- Short problem: Copy every line of the records below word for word, but leave the pictures out of your answer.

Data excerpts
********************
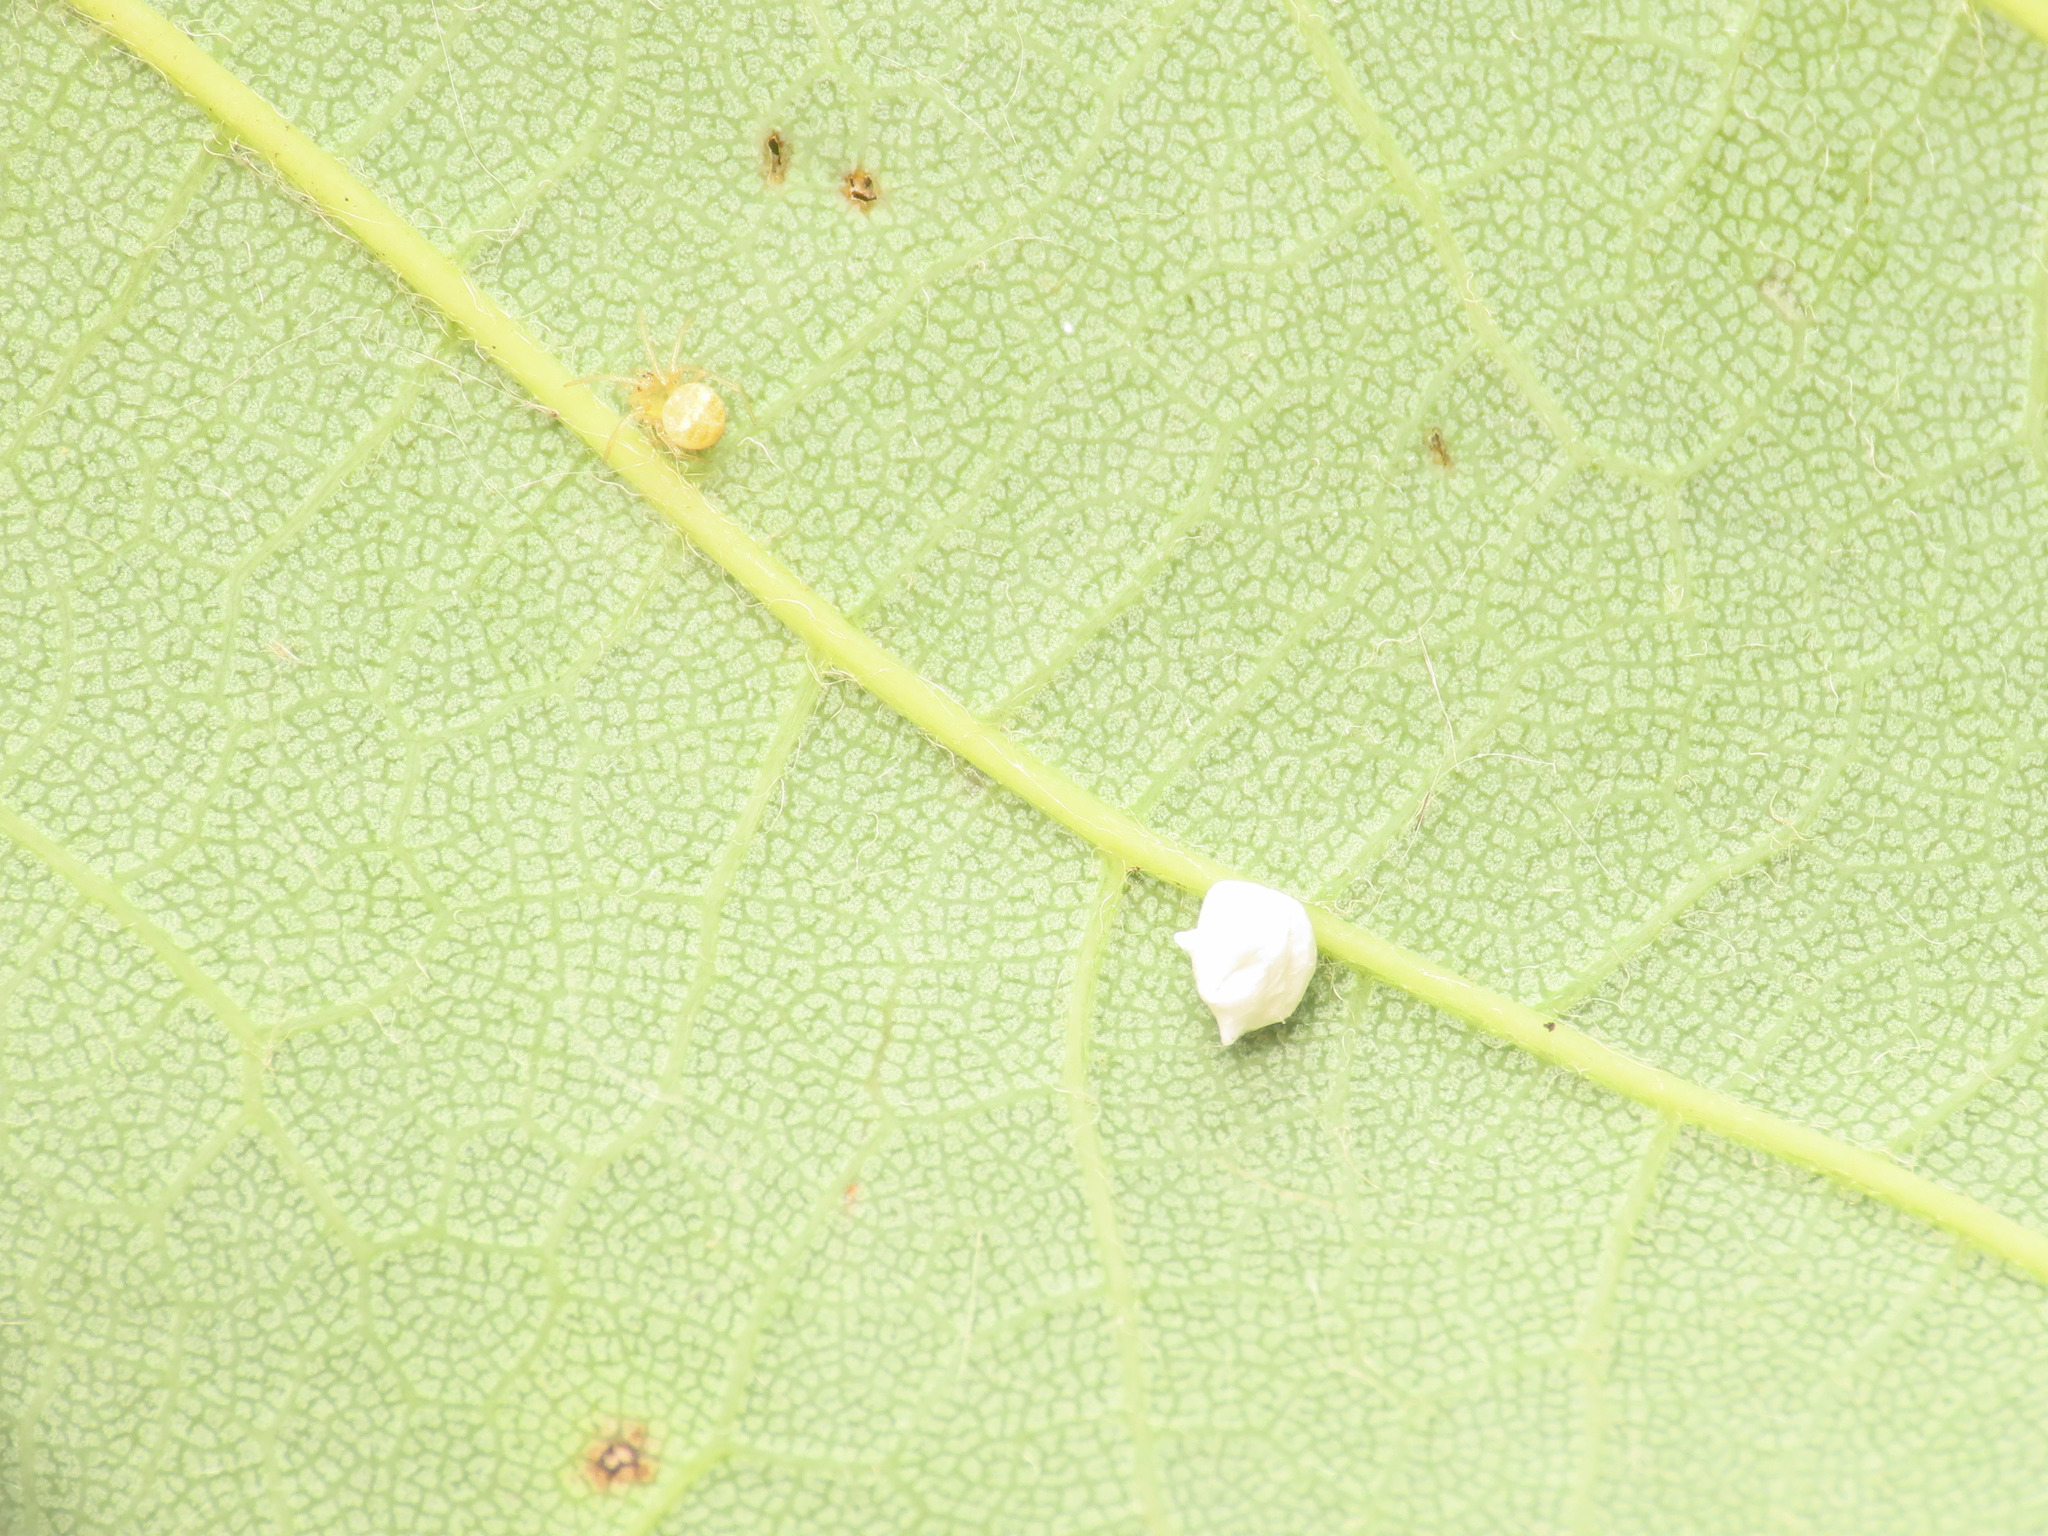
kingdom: Animalia
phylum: Arthropoda
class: Arachnida
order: Araneae
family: Theridiidae
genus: Paidiscura
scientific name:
********************
- Task solution:
kingdom: Animalia
phylum: Arthropoda
class: Arachnida
order: Araneae
family: Theridiidae
genus: Paidiscura
scientific name:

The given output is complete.